- To do:
Every record gets copied exactly, and no picture goes with it.
Material for the task: Begin
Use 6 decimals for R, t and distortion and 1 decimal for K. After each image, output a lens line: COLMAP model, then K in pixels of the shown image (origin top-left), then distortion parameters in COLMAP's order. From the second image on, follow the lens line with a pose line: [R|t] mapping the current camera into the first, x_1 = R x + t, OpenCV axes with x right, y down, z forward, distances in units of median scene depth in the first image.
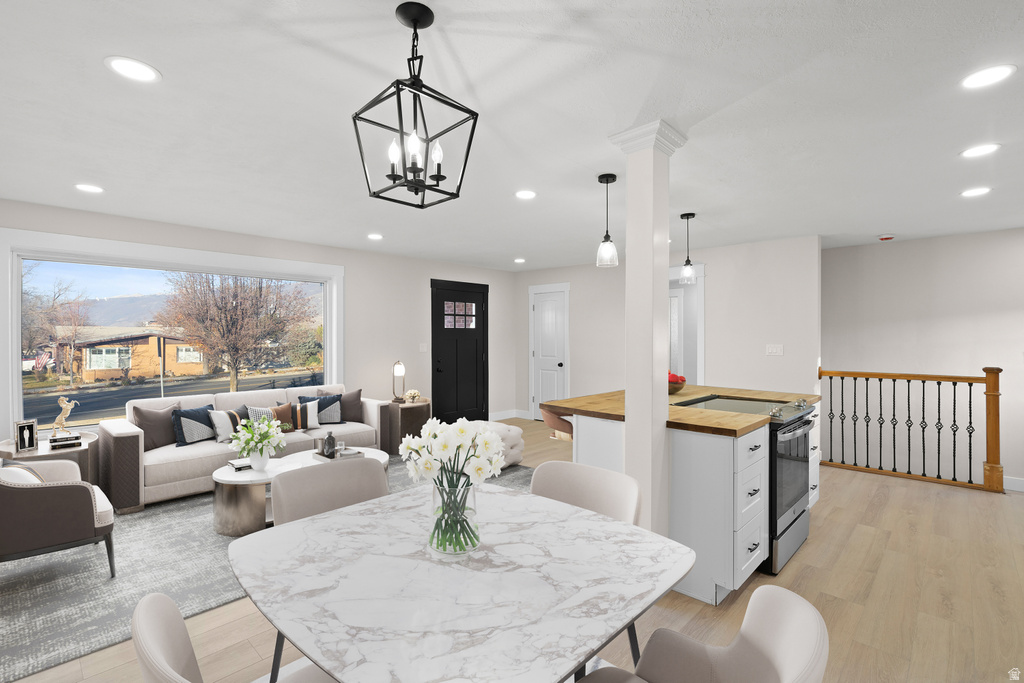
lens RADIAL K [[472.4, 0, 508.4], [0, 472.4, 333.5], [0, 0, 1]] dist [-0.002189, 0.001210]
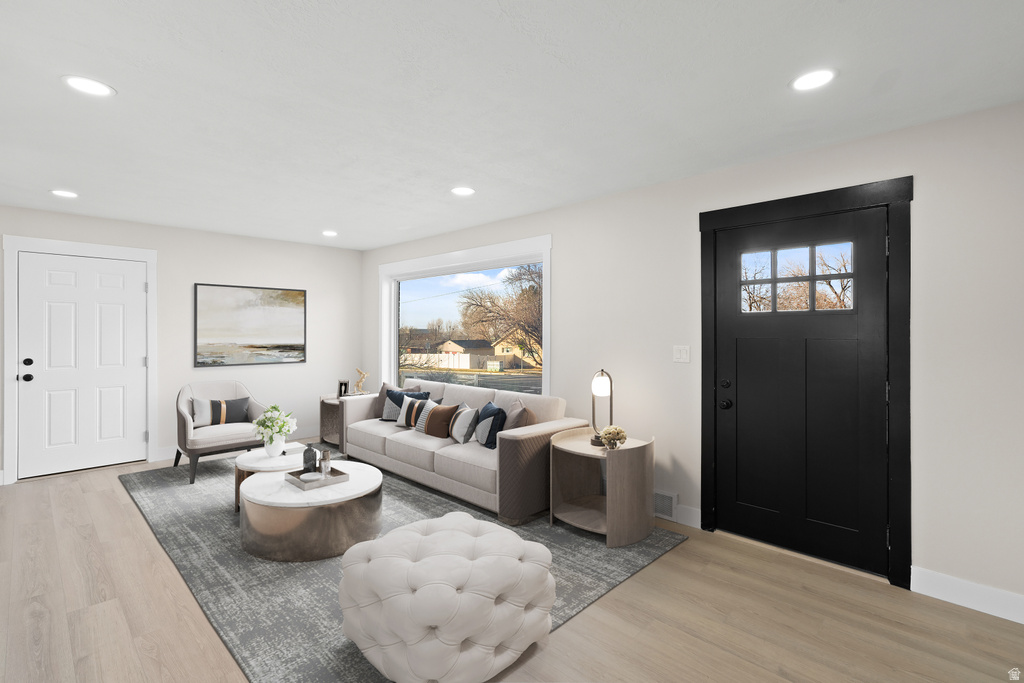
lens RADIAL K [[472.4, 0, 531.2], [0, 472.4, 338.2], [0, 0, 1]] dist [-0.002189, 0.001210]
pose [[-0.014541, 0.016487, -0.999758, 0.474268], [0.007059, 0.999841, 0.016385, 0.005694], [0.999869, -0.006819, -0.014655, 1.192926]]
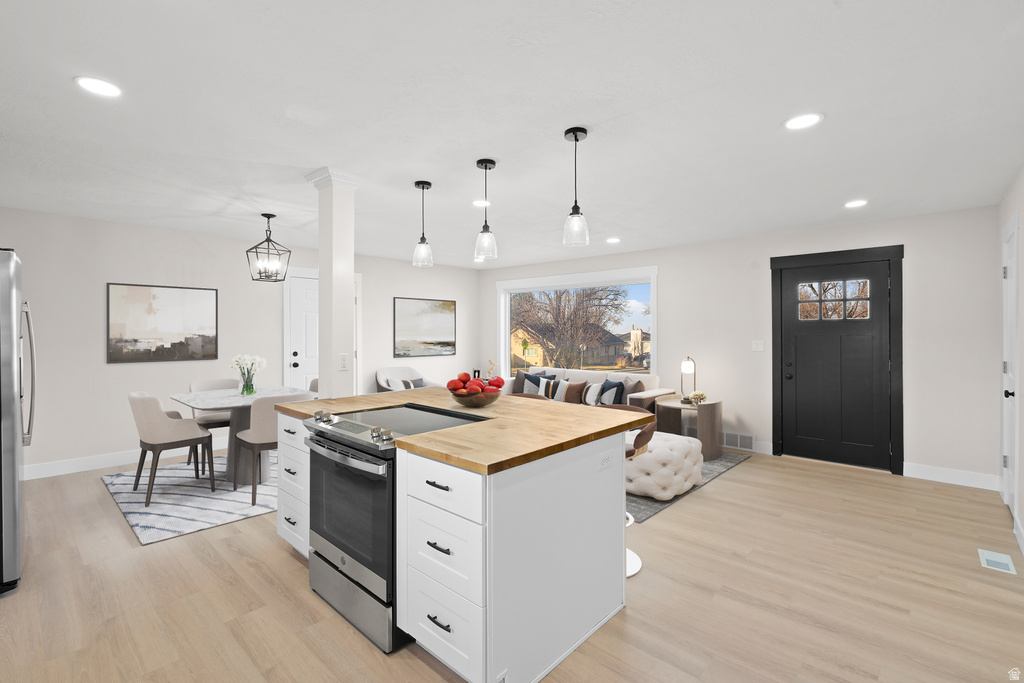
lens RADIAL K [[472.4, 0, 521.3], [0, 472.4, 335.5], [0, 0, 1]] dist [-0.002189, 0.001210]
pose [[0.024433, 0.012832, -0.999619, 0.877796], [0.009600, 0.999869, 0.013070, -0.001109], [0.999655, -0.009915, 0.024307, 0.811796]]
Material for the task: End
- Answer to the problem:
Use 6 decimals for R, t and distortion and 1 decimal for K. After each image, output a lens line: COLMAP model, then K in pixels of the shown image (origin top-left), then distortion parameters in COLMAP's order. From the second image on, follow the lens line with a pose line: [R|t] mapping the current camera into the first, x_1 = R x + t, OpenCV axes with x right, y down, z forward, distances in units of median scene depth in the first image.
lens RADIAL K [[472.4, 0, 508.4], [0, 472.4, 333.5], [0, 0, 1]] dist [-0.002189, 0.001210]
lens RADIAL K [[472.4, 0, 531.2], [0, 472.4, 338.2], [0, 0, 1]] dist [-0.002189, 0.001210]
pose [[-0.014541, 0.016487, -0.999758, 0.474268], [0.007059, 0.999841, 0.016385, 0.005694], [0.999869, -0.006819, -0.014655, 1.192926]]
lens RADIAL K [[472.4, 0, 521.3], [0, 472.4, 335.5], [0, 0, 1]] dist [-0.002189, 0.001210]
pose [[0.024433, 0.012832, -0.999619, 0.877796], [0.009600, 0.999869, 0.013070, -0.001109], [0.999655, -0.009915, 0.024307, 0.811796]]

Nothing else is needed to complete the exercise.